### Exercise objective:
Set down everything in the records from the line that contains "collection date as typed: 20 Jul 1995" down to the line that contains "determined by: U.S. National Herbarium", both lines included, repeating each line exactly.
[BEGIN]
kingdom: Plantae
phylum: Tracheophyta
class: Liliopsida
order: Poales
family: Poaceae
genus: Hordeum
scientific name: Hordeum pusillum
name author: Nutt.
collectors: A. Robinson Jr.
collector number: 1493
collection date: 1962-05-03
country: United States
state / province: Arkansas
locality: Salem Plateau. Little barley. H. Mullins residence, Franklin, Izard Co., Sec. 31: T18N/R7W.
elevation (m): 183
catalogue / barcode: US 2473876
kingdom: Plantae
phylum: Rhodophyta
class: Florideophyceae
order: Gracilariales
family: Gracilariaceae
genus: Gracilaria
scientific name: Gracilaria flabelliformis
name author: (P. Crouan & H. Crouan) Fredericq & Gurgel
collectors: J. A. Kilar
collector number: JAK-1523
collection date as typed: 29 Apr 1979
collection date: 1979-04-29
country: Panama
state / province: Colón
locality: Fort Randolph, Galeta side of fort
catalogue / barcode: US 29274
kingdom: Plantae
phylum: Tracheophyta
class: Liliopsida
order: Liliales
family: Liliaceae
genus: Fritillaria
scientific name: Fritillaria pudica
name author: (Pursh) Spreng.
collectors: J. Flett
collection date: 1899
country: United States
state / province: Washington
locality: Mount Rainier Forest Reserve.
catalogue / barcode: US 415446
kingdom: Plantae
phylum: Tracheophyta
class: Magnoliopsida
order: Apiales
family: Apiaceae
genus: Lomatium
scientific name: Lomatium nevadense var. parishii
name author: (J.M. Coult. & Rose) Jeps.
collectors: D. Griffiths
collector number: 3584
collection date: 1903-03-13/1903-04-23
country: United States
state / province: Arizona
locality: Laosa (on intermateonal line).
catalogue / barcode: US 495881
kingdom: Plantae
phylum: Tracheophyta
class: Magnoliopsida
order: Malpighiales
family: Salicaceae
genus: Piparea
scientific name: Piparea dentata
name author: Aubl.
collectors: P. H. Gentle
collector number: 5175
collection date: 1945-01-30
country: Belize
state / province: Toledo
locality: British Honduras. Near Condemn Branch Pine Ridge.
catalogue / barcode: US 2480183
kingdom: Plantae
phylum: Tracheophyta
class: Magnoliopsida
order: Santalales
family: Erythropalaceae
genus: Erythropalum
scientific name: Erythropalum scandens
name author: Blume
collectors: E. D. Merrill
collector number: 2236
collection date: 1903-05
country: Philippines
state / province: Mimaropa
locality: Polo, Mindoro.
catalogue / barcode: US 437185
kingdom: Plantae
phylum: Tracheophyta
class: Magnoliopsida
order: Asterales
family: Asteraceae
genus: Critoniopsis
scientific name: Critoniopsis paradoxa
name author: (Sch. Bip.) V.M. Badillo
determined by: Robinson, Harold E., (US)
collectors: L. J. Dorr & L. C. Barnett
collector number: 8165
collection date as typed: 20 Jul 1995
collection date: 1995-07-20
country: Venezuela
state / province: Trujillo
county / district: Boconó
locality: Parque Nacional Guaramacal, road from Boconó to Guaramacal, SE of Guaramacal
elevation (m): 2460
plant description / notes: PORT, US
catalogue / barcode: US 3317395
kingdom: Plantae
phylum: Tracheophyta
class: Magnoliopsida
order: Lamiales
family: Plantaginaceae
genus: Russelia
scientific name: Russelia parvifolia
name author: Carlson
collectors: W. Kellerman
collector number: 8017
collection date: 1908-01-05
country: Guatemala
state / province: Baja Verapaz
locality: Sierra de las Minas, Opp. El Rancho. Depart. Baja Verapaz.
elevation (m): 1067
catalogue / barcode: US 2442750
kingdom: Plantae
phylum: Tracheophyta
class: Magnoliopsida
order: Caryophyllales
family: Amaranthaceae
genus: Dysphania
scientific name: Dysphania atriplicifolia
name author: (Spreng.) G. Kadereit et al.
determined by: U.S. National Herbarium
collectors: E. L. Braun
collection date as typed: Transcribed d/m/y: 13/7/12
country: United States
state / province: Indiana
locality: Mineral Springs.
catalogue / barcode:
[END]
### Answer below:
collection date as typed: 20 Jul 1995
collection date: 1995-07-20
country: Venezuela
state / province: Trujillo
county / district: Boconó
locality: Parque Nacional Guaramacal, road from Boconó to Guaramacal, SE of Guaramacal
elevation (m): 2460
plant description / notes: PORT, US
catalogue / barcode: US 3317395
kingdom: Plantae
phylum: Tracheophyta
class: Magnoliopsida
order: Lamiales
family: Plantaginaceae
genus: Russelia
scientific name: Russelia parvifolia
name author: Carlson
collectors: W. Kellerman
collector number: 8017
collection date: 1908-01-05
country: Guatemala
state / province: Baja Verapaz
locality: Sierra de las Minas, Opp. El Rancho. Depart. Baja Verapaz.
elevation (m): 1067
catalogue / barcode: US 2442750
kingdom: Plantae
phylum: Tracheophyta
class: Magnoliopsida
order: Caryophyllales
family: Amaranthaceae
genus: Dysphania
scientific name: Dysphania atriplicifolia
name author: (Spreng.) G. Kadereit et al.
determined by: U.S. National Herbarium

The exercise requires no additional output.